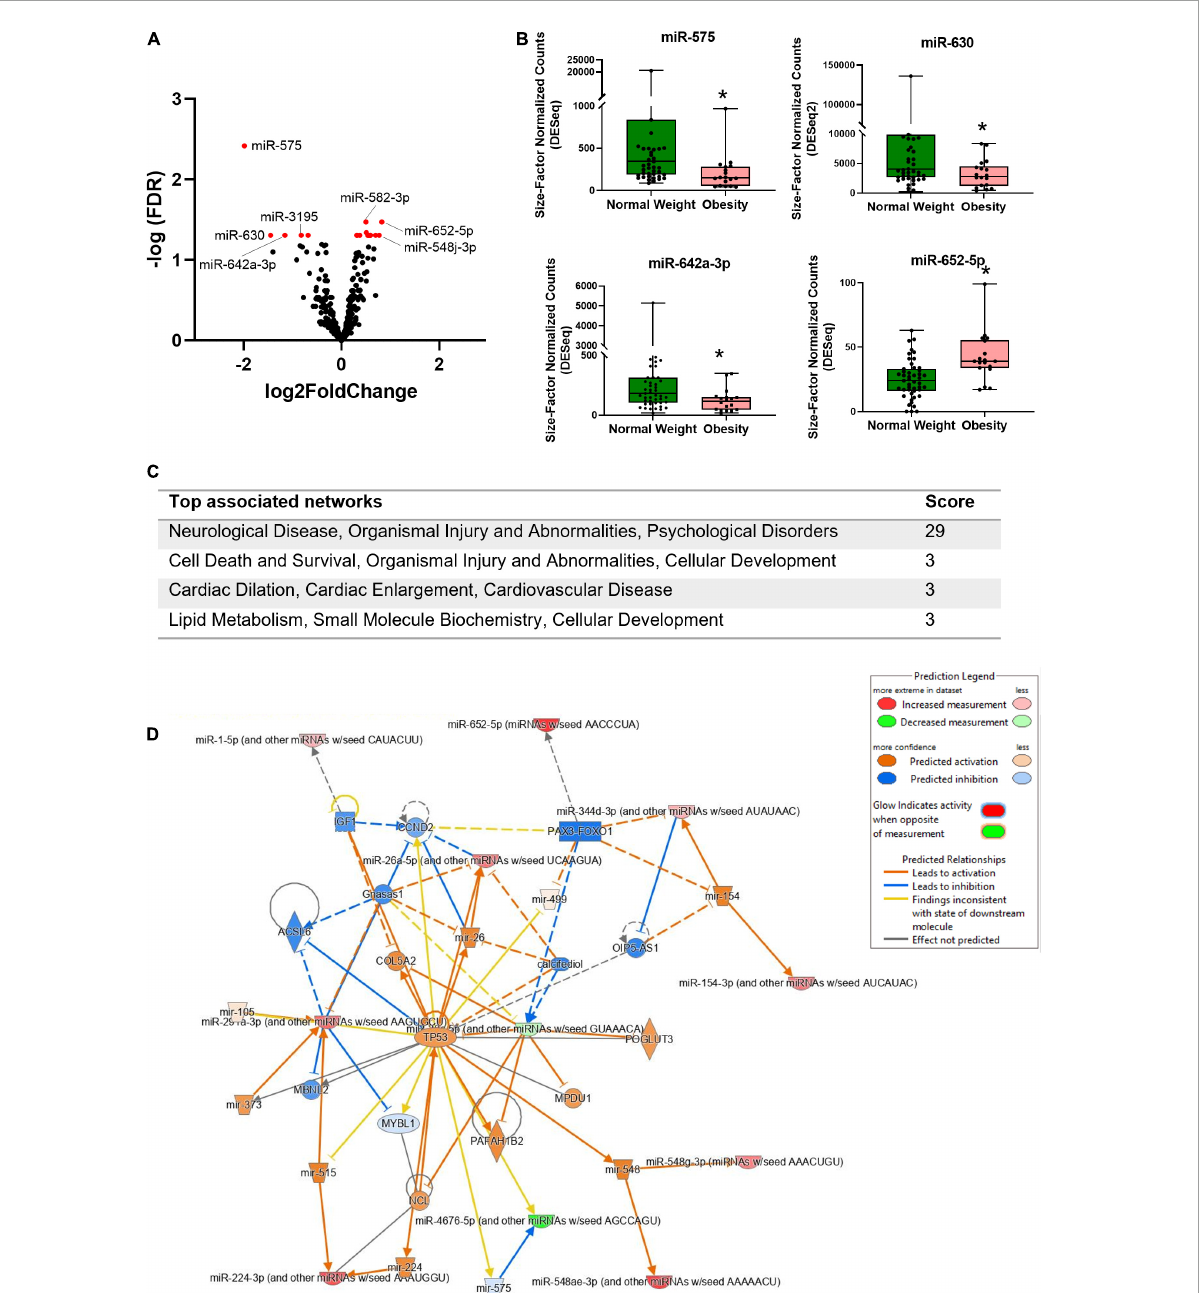
FIGURE3 Differentially expressed miRNAs in bEVs of mothers with obesity. (A) Volcano plot shows the distribution of miRNAs in bEVs with fold changes and p values. miRNAs in red represent deregulated miRNAs with a cut-off of adjusted p < 0.05. (B) Normalized counts of selected miRNAs are shown between groups. *Represents a statistical significance with adjusted p values < 0.05. (C) Top associated networks are analyzed using differentially expressed miRNAs and their predicted target genes in bEVs of mothers with obesity. (D) The network is the #1 network in panel (C) ; neurological disease, organismal injury and abnormalities, and psychological disorders. TP53 is a hub gene of this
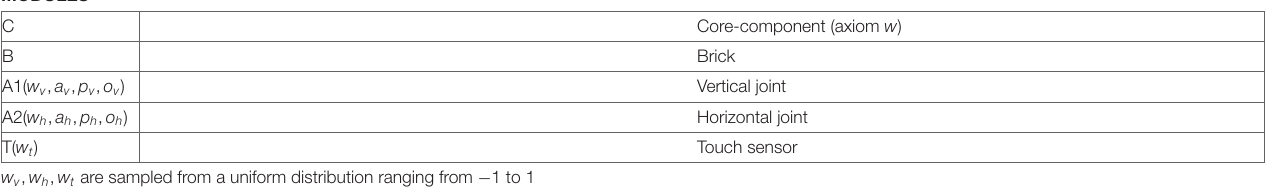
TABLE 1 | Alphabet of the grammars.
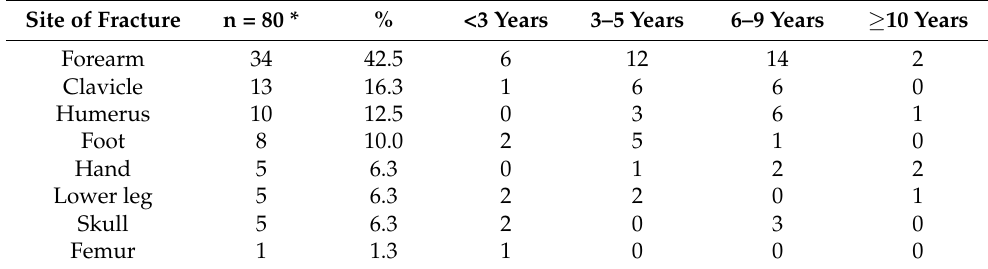
Table 2. Type and rate of BBR fractures (one child sustained a combined fracture of the humerus and forearm).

Problem requirements: A faithful copy is needed of the lines from the one containing "TABLE 1 | Alphabet of the grammars." through the last line of the data above, with pictures left out.

Result of the exercise:
TABLE 1 | Alphabet of the grammars.
Table 2. Type and rate of BBR fractures (one child sustained a combined fracture of the humerus and forearm).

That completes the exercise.